## INFORMATION PROVIDED

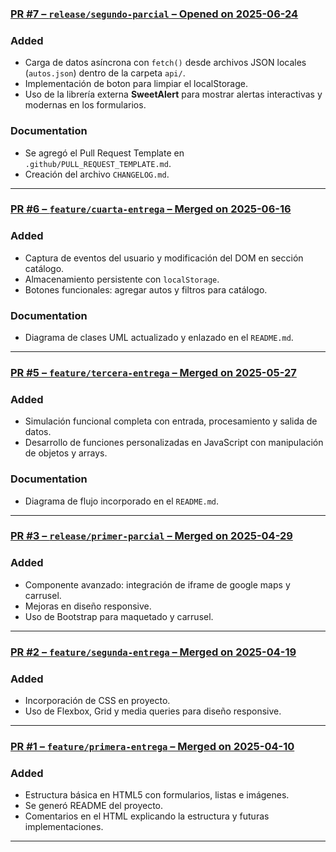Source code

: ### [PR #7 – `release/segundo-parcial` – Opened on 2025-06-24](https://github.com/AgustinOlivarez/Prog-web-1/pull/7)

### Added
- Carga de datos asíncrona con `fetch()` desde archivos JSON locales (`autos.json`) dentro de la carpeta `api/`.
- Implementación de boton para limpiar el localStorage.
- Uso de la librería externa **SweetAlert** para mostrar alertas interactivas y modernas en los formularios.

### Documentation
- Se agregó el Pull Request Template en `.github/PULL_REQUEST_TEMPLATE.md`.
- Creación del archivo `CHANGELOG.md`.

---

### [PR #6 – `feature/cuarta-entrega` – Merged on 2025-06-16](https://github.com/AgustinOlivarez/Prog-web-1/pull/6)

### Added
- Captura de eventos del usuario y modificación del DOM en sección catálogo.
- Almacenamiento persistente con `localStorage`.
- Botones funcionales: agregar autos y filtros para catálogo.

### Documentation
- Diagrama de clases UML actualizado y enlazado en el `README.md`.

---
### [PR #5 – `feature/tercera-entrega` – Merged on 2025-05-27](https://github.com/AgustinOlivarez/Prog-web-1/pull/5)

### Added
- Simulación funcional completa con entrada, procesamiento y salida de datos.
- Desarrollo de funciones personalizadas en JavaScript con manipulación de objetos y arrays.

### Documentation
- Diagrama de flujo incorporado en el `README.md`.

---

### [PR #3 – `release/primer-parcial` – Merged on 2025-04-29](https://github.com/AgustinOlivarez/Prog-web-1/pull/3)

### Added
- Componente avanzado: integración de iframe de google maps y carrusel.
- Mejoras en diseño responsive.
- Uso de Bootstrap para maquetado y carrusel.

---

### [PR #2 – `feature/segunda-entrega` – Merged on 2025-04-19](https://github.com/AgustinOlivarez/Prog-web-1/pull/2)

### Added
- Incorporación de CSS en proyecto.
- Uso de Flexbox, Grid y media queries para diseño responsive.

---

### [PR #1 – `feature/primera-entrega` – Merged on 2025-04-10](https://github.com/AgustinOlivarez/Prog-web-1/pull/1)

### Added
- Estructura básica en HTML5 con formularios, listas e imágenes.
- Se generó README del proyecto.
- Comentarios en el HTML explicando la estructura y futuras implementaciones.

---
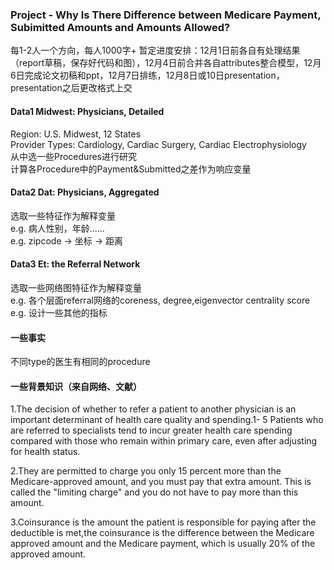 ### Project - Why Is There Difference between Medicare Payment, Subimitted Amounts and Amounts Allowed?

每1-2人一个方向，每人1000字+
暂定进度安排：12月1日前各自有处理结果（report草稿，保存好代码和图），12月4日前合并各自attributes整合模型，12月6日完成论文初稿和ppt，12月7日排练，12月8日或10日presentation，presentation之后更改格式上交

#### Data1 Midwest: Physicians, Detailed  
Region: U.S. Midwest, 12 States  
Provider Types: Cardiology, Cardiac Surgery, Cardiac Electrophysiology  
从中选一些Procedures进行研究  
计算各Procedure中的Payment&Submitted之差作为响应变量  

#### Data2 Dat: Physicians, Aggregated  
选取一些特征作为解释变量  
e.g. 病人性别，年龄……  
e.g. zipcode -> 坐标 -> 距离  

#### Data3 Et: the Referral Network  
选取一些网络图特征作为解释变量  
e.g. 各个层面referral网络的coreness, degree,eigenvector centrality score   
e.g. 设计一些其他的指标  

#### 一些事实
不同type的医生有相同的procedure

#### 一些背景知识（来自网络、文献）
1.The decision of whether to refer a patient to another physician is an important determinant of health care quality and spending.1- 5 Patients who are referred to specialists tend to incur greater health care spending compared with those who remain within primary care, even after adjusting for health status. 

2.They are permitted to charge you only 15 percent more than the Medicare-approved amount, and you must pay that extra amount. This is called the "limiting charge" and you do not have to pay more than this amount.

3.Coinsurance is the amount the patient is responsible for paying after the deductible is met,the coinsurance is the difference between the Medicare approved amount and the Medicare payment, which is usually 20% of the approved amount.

## PROMPT
Please count the lines in the records that contain "after" and reply with the count alone.

## COMPLETED EXERCISE
2